Impact of surgery for stress incontinence on the social lives of women.
Black NA., Bowling A., Griffiths JM., Pope C., Abel PD.
OBJECTIVE: To assess the feasibility of collecting disease-specific and generic data on the impact of surgery on the social lives of women with stress incontinence; to describe the social impact of surgery in a representative group; and to determine the effect of timing on the assessment of outcome. DESIGN: Longitudinal study; questionnaires before and three, six, and twelve months after surgery. SETTING: Eighteen hospitals in North Thames region. PARTICIPANTS: Four hundred and forty-two women undergoing surgery for stress incontinence between January 1993 and June 1994. MAIN OUTCOME MEASURES: Post-operative recovery time, stress incontinence symptom impact index, activities of daily living, and cost of protection. RESULTS: Post-operative recovery was uneventful for most women, but three months after surgery 24% of those in paid employment beforehand were still on sick or unpaid leave. Most women (75%) reported that stress incontinence had less adverse impact on their lives three months after surgery, though 18% reported no change, and 7% felt life was worse. The likelihood of improvement was similar regardless of whether pre-operative urodynamic studies had been conducted. The extent of improvement was dependent on pre-operative severity. Similar findings were obtained six and twelve months after surgery. After an initial slight but nonsignificant deterioration in their ability to carry out activities of daily living, women gained a slight benefit from surgery (proportion with no or only slight limitation rose from 72% to 82%; P=0.0001).

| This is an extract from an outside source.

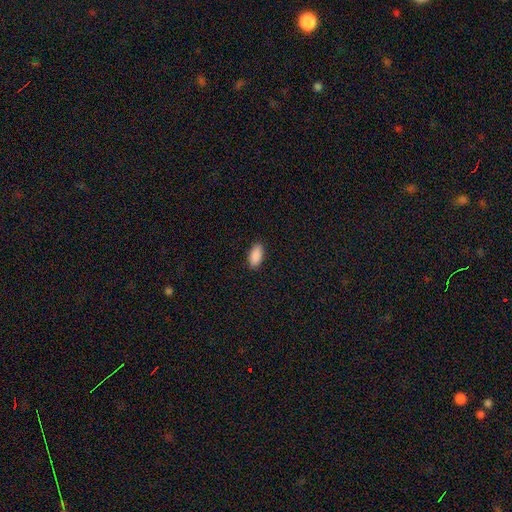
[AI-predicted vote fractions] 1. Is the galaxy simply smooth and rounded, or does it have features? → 91% smooth, 7% star or artifact, 3% featured or disk.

The mean cost of protection (pads and towels) fell from 8.59 pound sterling a month before surgery to 2.99 pound sterling a month one year after surgery, by which time 68% of women were not using protection. In contrast, 11% were still spending over 10 pound sterling a month. CONCLUSIONS: It is possible to collect standard data on the impact of surgery on social functioning and, thus, provide women with better information on likely outcomes. The benefits of pre-operative urodynamic investigations need to be assessed. The stability of the outcome measures over the first post-operative year suggest that outcomes need to be assessed only once and at any time from three to twelve months after the operation.